Depends on how busy the guy is. I am in my early 50s (married for a long time) and have friends this age who are divorced. They are quite busy and so they schedule times to talk because they want to give the woman his attention and know that time works for them. |
| Scheduling a time to call is passive behavior and would not get my juices running for a guy. I actually find this more common in older guys than I do in the younger guys I've dated. My theory is that a guy pursuing a woman older than him probably has balls anyway. |
If he's under 28 or so, yeah. If older than that, it's basically cause girls his age and younger are rejecting him. |
any man at any time who pursues an older woman is doing it because the younger ones reject him. older woman is a consolation prize, not for winners |
|
OP back with an update. He called after my last text. We had a nice conversation. Agreed to meet for a drink this evening. An hour before the date he sent a text to say a family obligation had come up and he had to cancel, would call me after Xmas.
Obviously I'm done. But wow. |
Clearly this guy is not what you're looking for but I have advice for you. These kind of things are bound to happen and happen with some frequency. You gotta get some tougher skin about it and take it as part of the game. |
married |
| If he texts after 11pm, just text him the next day. |
|
Oops, sorry - just read the update...forget my post above.
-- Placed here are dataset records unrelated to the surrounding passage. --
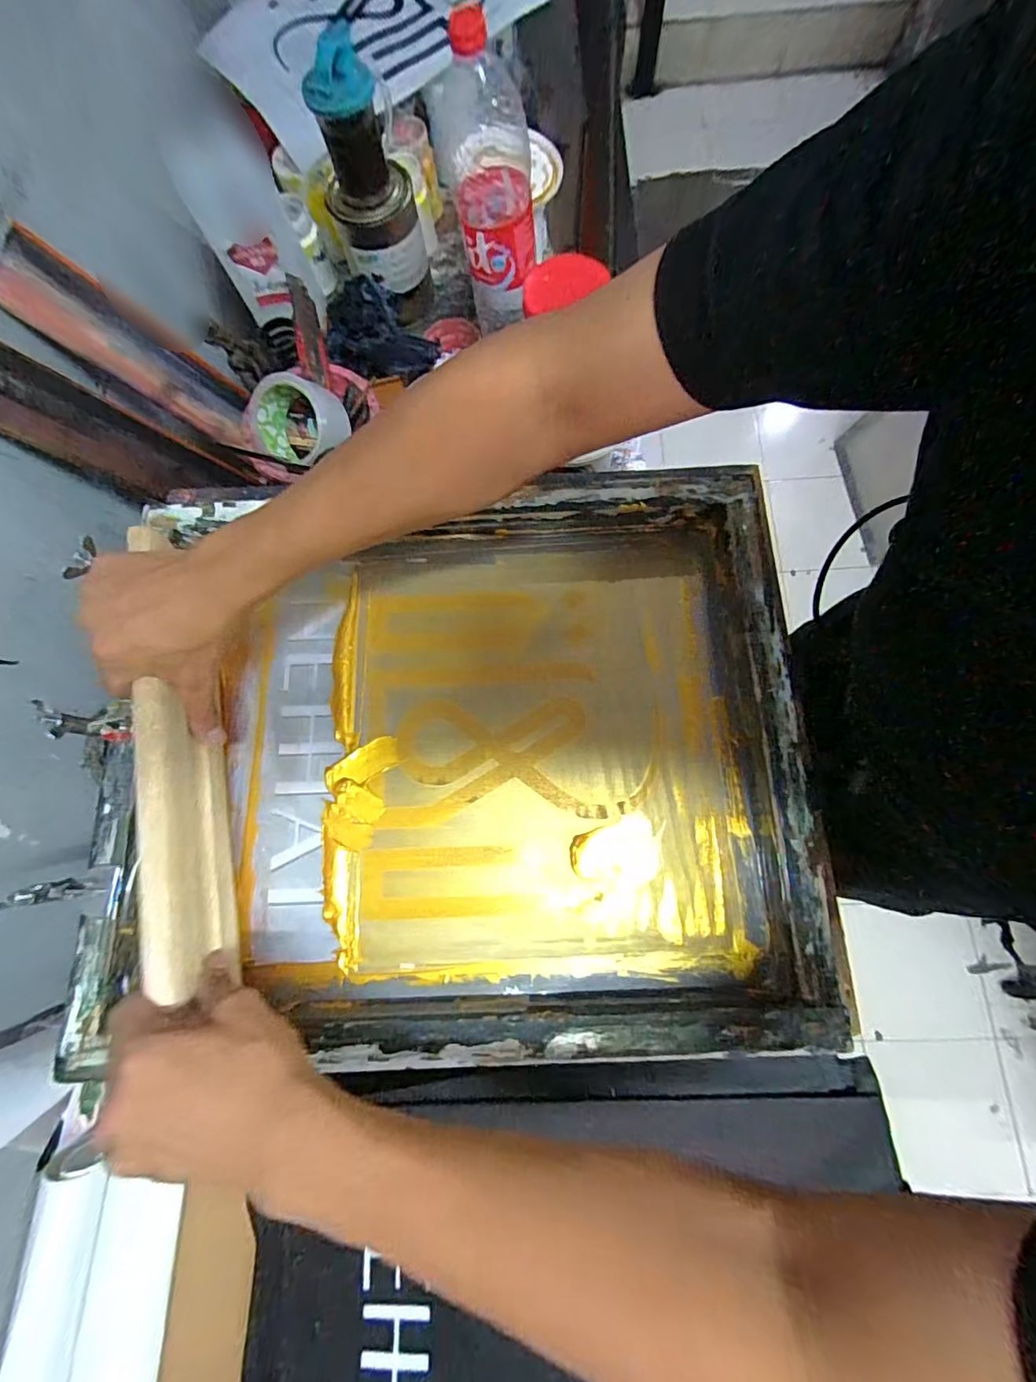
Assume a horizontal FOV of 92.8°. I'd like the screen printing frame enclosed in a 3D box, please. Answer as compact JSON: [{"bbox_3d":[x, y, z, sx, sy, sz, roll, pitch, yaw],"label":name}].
[{"bbox_3d":[-0.058,0.032,0.416,0.576,0.051,0.477,-3,77,1],"label":"screen printing frame"}]

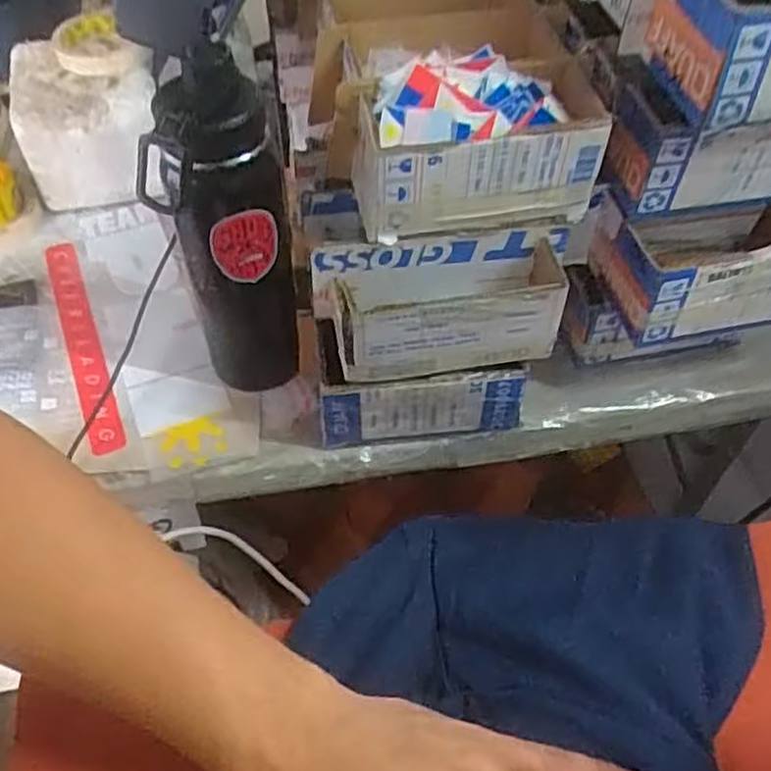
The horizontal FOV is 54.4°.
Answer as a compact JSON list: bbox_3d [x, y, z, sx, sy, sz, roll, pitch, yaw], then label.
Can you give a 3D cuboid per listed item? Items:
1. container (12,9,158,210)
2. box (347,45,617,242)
[{"bbox_3d":[-0.296,-0.272,0.767,0.136,0.131,0.126,-9,53,-8],"label":"container"},{"bbox_3d":[0.056,-0.160,0.500,0.157,0.080,0.086,-8,53,-7],"label":"box"}]

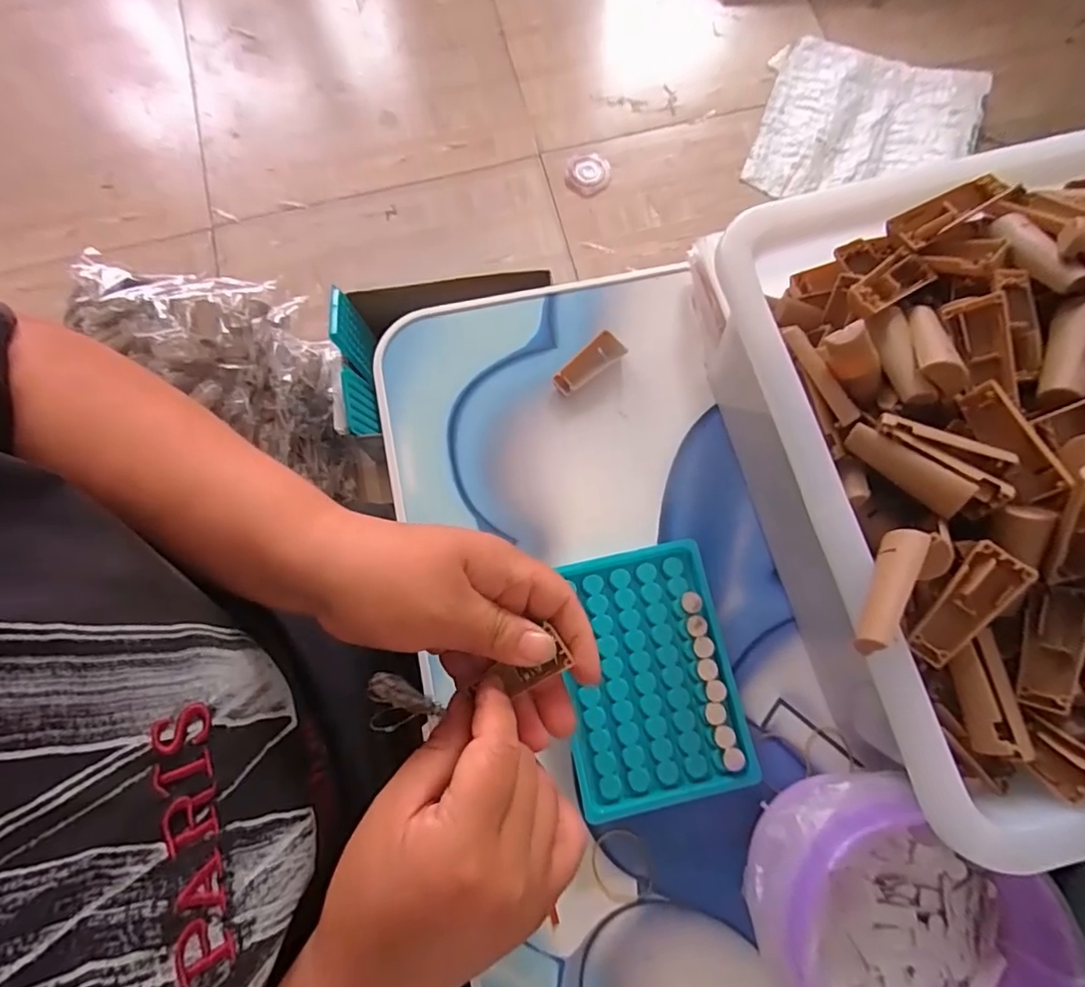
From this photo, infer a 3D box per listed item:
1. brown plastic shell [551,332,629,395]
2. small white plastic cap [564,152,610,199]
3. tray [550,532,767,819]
[{"bbox_3d":[0.030,-0.082,0.358,0.049,0.007,0.019,-43,80,-9],"label":"brown plastic shell"},{"bbox_3d":[0.082,-0.578,1.011,0.077,0.025,0.089,9,77,2],"label":"small white plastic cap"},{"bbox_3d":[0.057,0.100,0.312,0.093,0.021,0.131,-12,77,-2],"label":"tray"}]

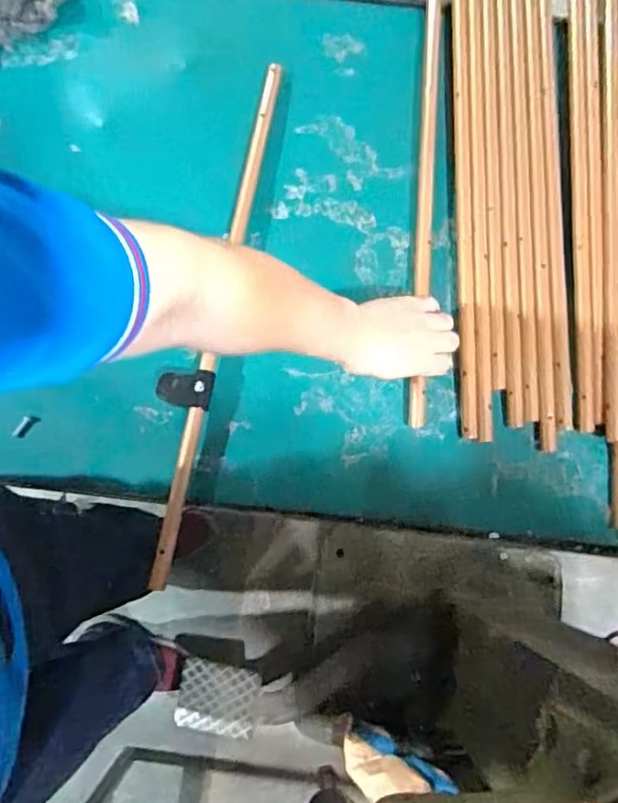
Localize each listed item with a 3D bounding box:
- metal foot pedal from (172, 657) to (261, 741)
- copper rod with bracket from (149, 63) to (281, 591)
[{"bbox_3d":[-0.175,0.581,1.173,0.159,0.038,0.130,11,80,0],"label":"metal foot pedal"},{"bbox_3d":[-0.107,-0.109,0.640,0.050,0.019,0.582,11,80,0],"label":"copper rod with bracket"}]

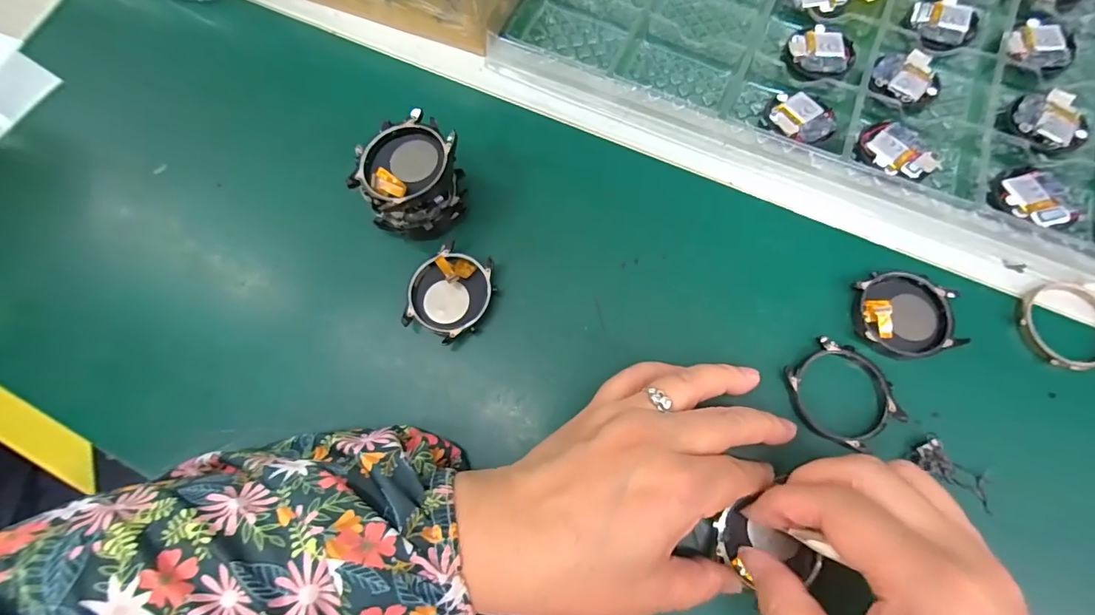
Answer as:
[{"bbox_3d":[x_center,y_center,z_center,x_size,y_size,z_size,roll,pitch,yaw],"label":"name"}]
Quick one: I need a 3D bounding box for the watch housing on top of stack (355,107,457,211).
[{"bbox_3d":[-0.072,-0.075,0.232,0.048,0.009,0.045,-1,73,3],"label":"watch housing on top of stack"}]

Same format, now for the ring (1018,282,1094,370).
[{"bbox_3d":[0.272,0.009,0.238,0.047,0.006,0.045,0,73,1],"label":"ring"}]

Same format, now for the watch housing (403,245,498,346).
[{"bbox_3d":[-0.054,-0.008,0.251,0.043,0.011,0.048,27,75,9],"label":"watch housing"}]

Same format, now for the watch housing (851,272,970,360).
[{"bbox_3d":[0.187,0.003,0.239,0.048,0.013,0.044,0,73,1],"label":"watch housing"}]

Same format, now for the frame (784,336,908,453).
[{"bbox_3d":[0.148,0.043,0.231,0.046,0.004,0.051,-37,76,-10],"label":"frame"}]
yes, married. forget him. |
That has not been the experience of my friends AT ALL. Some real morons have taken over this forum. Gah, go away! |
| OP, did you tell him not to bother? |
Honey, get some experience with real women and get back to us. OK? No one gives a fuck about 60 year old ideas from a 20 year old. It's almost ok. I thought I knew everything when I was a teen. I got into the real world and learned a thing or two. |
OP back, your point is legitimate and will probably serve me well. I'm just smarting from what a rough first experience this was. I have a DD who will be 2 soon, and as she's very young I haven't wanted to devote any energy (and frankly, haven't had the energy) to dating. However, I would like to raise her in a 2 parent household if I can, which means I need to get out there sometime. Her dad and I are good friends but not good partners. This guy was at the bar where my company held their holiday party so it was a somewhat serendipitous meeting, and I figured, why not? When I do begin dating in earnest, I fully expect some bad experiences. But if being gas-lit by text and essentially stood up (I got his text while sitting by myself at the bar, waiting) is "part of the game", frankly I don't know if it's worth it. DD and I have a good life. Why be stood up at my neighborhood bar when I can hang with my little girl? But I know why. My mom married my step-dad when I was 17l. She and I are very close, and she would be quite lonely without him. I don't want my DD to ever worry about me that way when she's old enough to understand these things. And yes, this is a lot of worrying over one bad experience. Onward and upward, as they say. Thanks for the support, all. |
17, not 171. If I was as old as the crypt-keeper it'd be understandable why I was stood up.
|
|
OP, please use this as a learning experience. Burned you on your first date and you still accepted a second?! Self-respect, woman!! A guy who can't be bothered to meet you the first time you set up a date, will NEVER make you a priority. If a man did this to me, no amount of "nice calls" would garner him a second change. Value yourself snd you time more highly. A guy eho can get away with standing you up and still get you on the phone will never respect you.